- **Required task**
Please copy the lines below word for word, from the first to the last.

--- Start ---

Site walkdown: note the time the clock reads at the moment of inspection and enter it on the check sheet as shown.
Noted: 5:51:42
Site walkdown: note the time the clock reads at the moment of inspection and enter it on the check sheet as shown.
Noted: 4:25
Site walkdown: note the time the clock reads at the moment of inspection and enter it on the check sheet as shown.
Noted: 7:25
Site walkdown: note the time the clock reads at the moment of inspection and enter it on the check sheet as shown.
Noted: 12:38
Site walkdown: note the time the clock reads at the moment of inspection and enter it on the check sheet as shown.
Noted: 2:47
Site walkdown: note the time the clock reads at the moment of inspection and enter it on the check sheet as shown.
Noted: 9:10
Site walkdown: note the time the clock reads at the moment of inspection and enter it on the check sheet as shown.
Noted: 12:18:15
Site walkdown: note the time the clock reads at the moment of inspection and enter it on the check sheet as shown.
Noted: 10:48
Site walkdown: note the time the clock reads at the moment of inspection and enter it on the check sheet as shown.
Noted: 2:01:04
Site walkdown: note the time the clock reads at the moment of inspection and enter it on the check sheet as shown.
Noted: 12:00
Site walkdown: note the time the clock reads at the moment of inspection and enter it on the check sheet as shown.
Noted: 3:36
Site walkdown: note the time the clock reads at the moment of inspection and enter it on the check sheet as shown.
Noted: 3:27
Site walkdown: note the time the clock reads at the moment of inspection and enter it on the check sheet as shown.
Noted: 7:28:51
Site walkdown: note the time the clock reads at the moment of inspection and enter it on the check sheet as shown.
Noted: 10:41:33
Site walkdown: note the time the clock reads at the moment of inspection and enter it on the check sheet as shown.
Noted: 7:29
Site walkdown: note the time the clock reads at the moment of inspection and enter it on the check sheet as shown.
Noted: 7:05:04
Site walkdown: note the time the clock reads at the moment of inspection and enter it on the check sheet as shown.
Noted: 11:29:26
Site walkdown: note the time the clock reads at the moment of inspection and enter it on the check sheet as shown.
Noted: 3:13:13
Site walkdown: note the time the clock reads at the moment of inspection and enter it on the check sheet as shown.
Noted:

--- End ---

- **Final answer**
Site walkdown: note the time the clock reads at the moment of inspection and enter it on the check sheet as shown.
Noted: 5:51:42
Site walkdown: note the time the clock reads at the moment of inspection and enter it on the check sheet as shown.
Noted: 4:25
Site walkdown: note the time the clock reads at the moment of inspection and enter it on the check sheet as shown.
Noted: 7:25
Site walkdown: note the time the clock reads at the moment of inspection and enter it on the check sheet as shown.
Noted: 12:38
Site walkdown: note the time the clock reads at the moment of inspection and enter it on the check sheet as shown.
Noted: 2:47
Site walkdown: note the time the clock reads at the moment of inspection and enter it on the check sheet as shown.
Noted: 9:10
Site walkdown: note the time the clock reads at the moment of inspection and enter it on the check sheet as shown.
Noted: 12:18:15
Site walkdown: note the time the clock reads at the moment of inspection and enter it on the check sheet as shown.
Noted: 10:48
Site walkdown: note the time the clock reads at the moment of inspection and enter it on the check sheet as shown.
Noted: 2:01:04
Site walkdown: note the time the clock reads at the moment of inspection and enter it on the check sheet as shown.
Noted: 12:00
Site walkdown: note the time the clock reads at the moment of inspection and enter it on the check sheet as shown.
Noted: 3:36
Site walkdown: note the time the clock reads at the moment of inspection and enter it on the check sheet as shown.
Noted: 3:27
Site walkdown: note the time the clock reads at the moment of inspection and enter it on the check sheet as shown.
Noted: 7:28:51
Site walkdown: note the time the clock reads at the moment of inspection and enter it on the check sheet as shown.
Noted: 10:41:33
Site walkdown: note the time the clock reads at the moment of inspection and enter it on the check sheet as shown.
Noted: 7:29
Site walkdown: note the time the clock reads at the moment of inspection and enter it on the check sheet as shown.
Noted: 7:05:04
Site walkdown: note the time the clock reads at the moment of inspection and enter it on the check sheet as shown.
Noted: 11:29:26
Site walkdown: note the time the clock reads at the moment of inspection and enter it on the check sheet as shown.
Noted: 3:13:13
Site walkdown: note the time the clock reads at the moment of inspection and enter it on the check sheet as shown.
Noted:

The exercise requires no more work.